Common cell separation methods include density gradient centrifugation, magnetic-activated cell separation, and fluorescence-activated cell separation (FACS). These methods range from low to high specificity, among which FACS can separate most of the cell types precisely while it is more complex to operate. Magnetic-activated cell separation, on the other hand, has a lower barrier to operation and can also isolate high-purity target cell populations.
Magnetic-activated cell separation: This method involves binding magnetic microbeads to target cells through biotin antibody.

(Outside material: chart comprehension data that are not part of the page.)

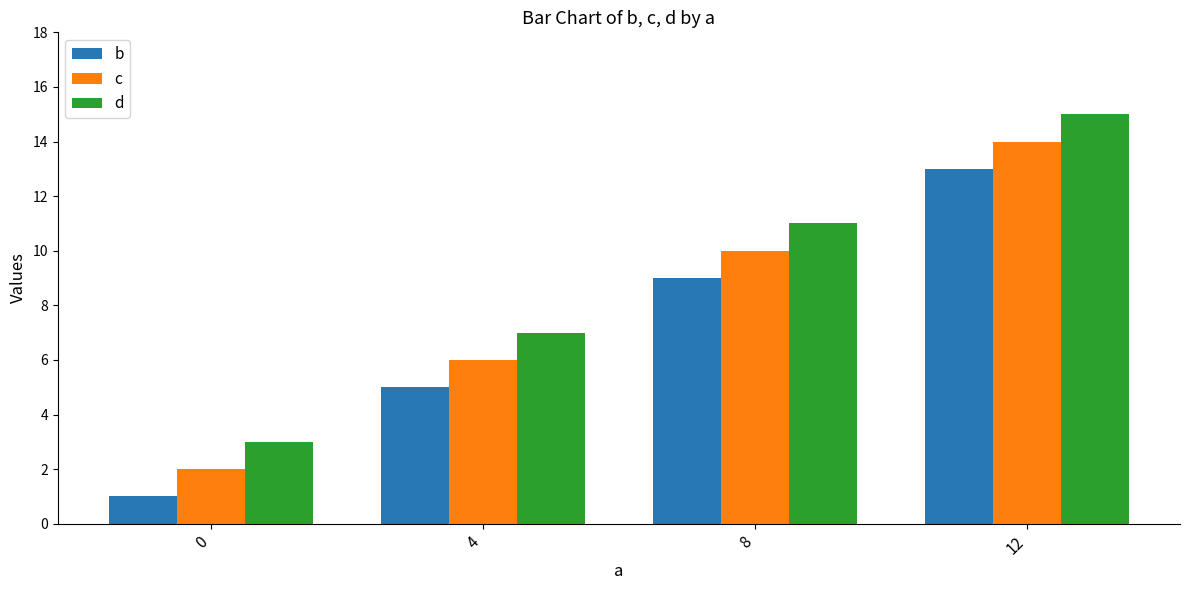

At 8, list the series in order from smallest to largest.

b, c, d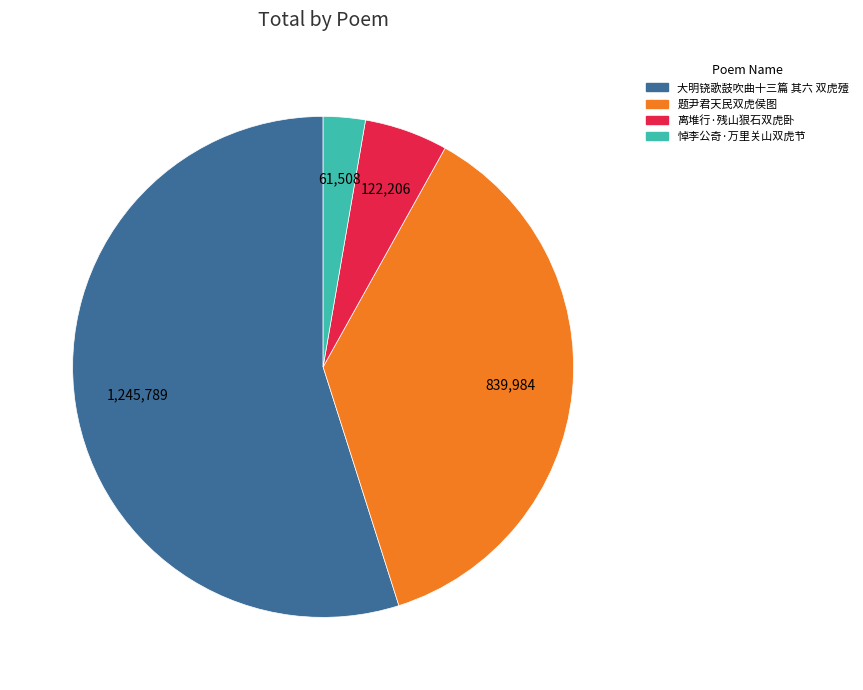

Is it true that 大明铙歌鼓吹曲十三篇 其六 双虎殪 is 65% of the pie?

False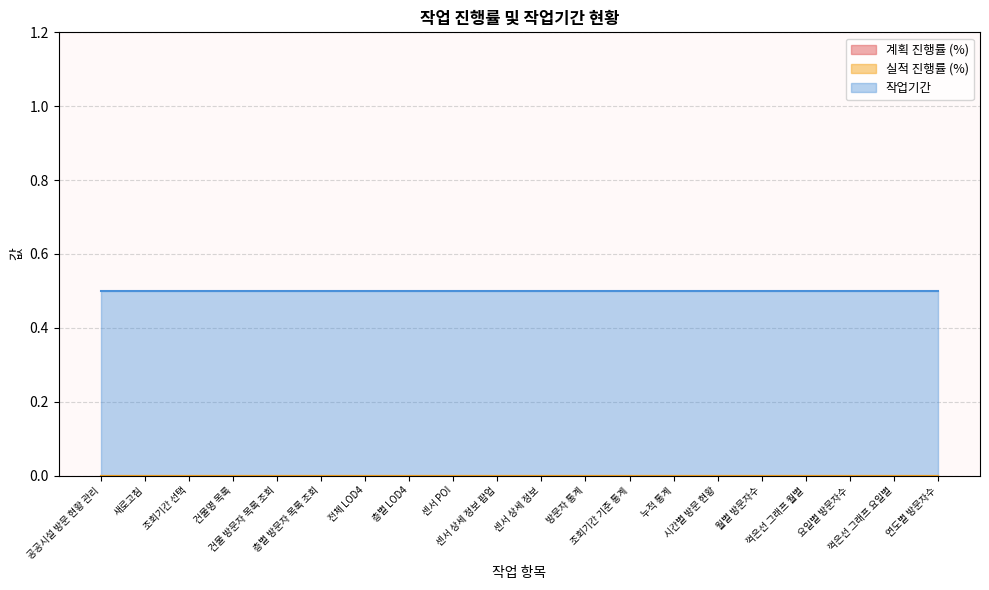

True or false: 작업기간 has a value of 0.5 at 센서 POI.

True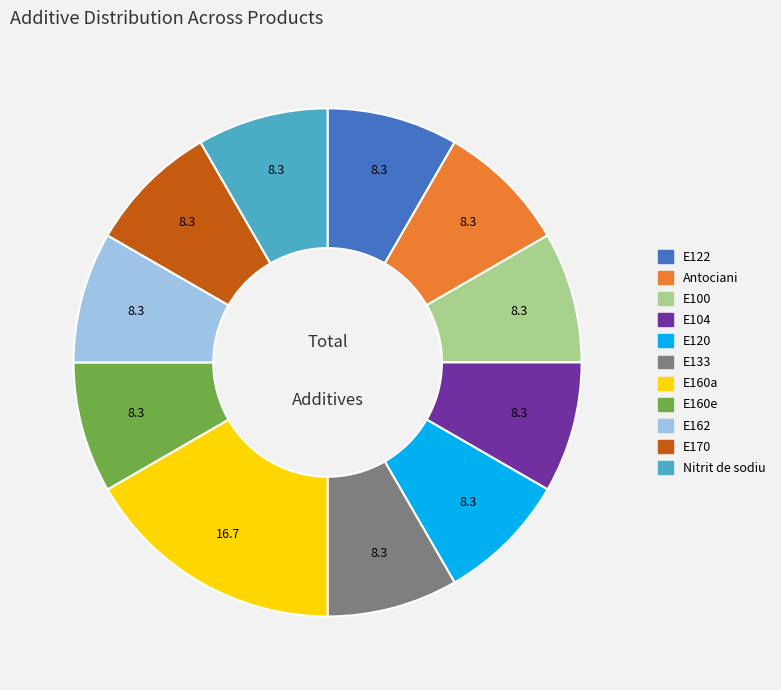

Does any single category account for the majority?

No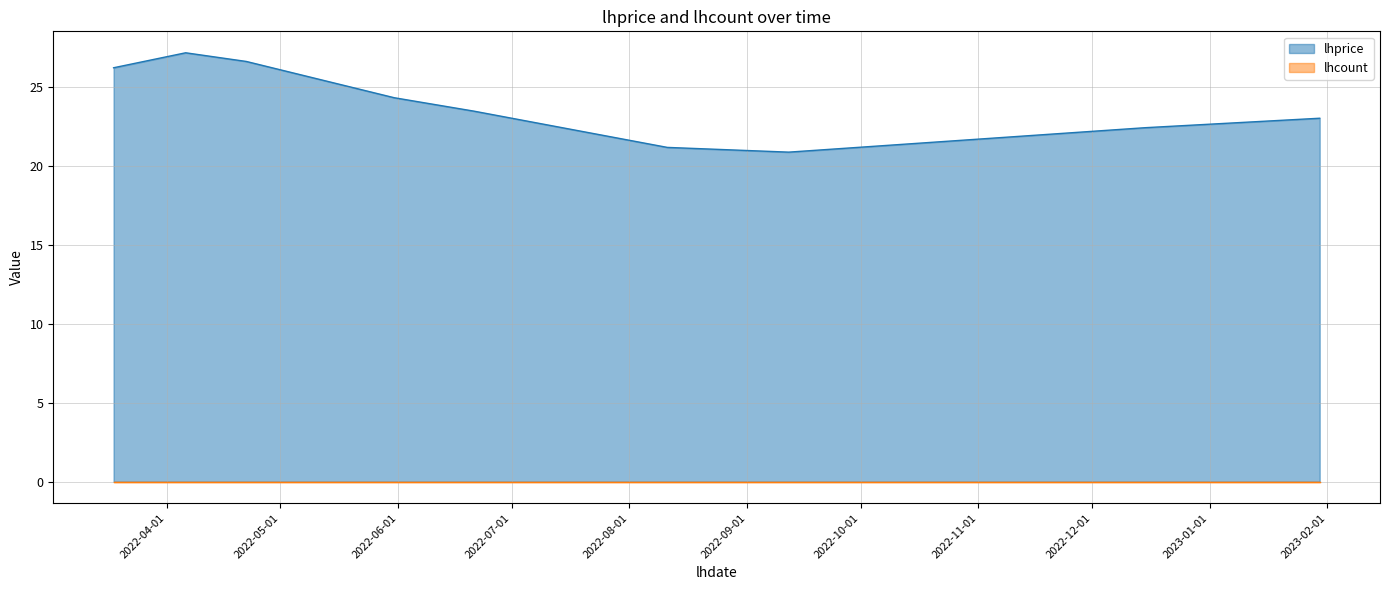

What is the change in value from 2022-06-21 to 2022-12-15?

-1.1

When the heterogeneous mixture passes through a magnetic column placed in the magnetic field, the target cells bound to magnetic beads are retained within the column, while non-target cells that are not bound to the magnetic beads flow through with the buffer. Finally, the column filled with target cells is removed from the magnet, and a buffer is added to elute the target cells.
Fluorescence-activated cell separation (FACS): After cells are labeled with various fluorescent markers, individual cells passing through a laser beam excite the fluorophores, emitting different colors. The detection of specific fluorescent signals triggers the collection of targeted cells, separating them from non-targeted ones. The collected data can be analyzed using specialized software to understand the cell’s properties, quantity, and characteristics.

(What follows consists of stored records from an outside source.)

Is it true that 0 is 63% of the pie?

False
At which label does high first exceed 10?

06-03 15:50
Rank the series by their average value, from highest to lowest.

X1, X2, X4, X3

| Comparison Items | Fluorescence-Activated Cell Separation | Magnetic-activated Cell Separation |
| Equipment Requirements | Diversion-type flow cytometer (>one million) | sorting magnet and stand (<ten thousand) |
| Reagents | Fluorochrome-conjugated antibodies | magnetic bead-conjugated antibodies |
| Operator Requirements | High, requires specialized training | Simple operation |
| Stimulation to Cells | High stimulation | Low stimulation |
| Multi-label Cell Identification | Possible | Not possible |
| Multi-channel Sorting | Possible | Not possible |
| Recognition of Cell Size and Granularity | Capable | Not possible |
| Sorting Duration | >4 hours | <1 hour |
Both widely utilized cell separation methods, these two methods are applied in different fields. Magnetic-activated cell separation is simple, low-cost, and requires minimal training for researchers to independently conduct experiments. It typically achieves over 95% purity of the targeted cell population, but it can only sort one type of target cell at a time. FACS allows for the setting of multiple fluorescent signals and channels, sorting multiple target cells in a single experiment, commonly with instruments that offer up to four channels.
However, flow cytometers are expensive, have a steep learning curve, and the process is complex and time-consuming; extended sorting times can significantly affect cell viability. Therefore, some researchers combine these two methods, using Magnetic-activated cell separation for a preliminary enrichment of target cells, followed by FACS, to improve the efficiency.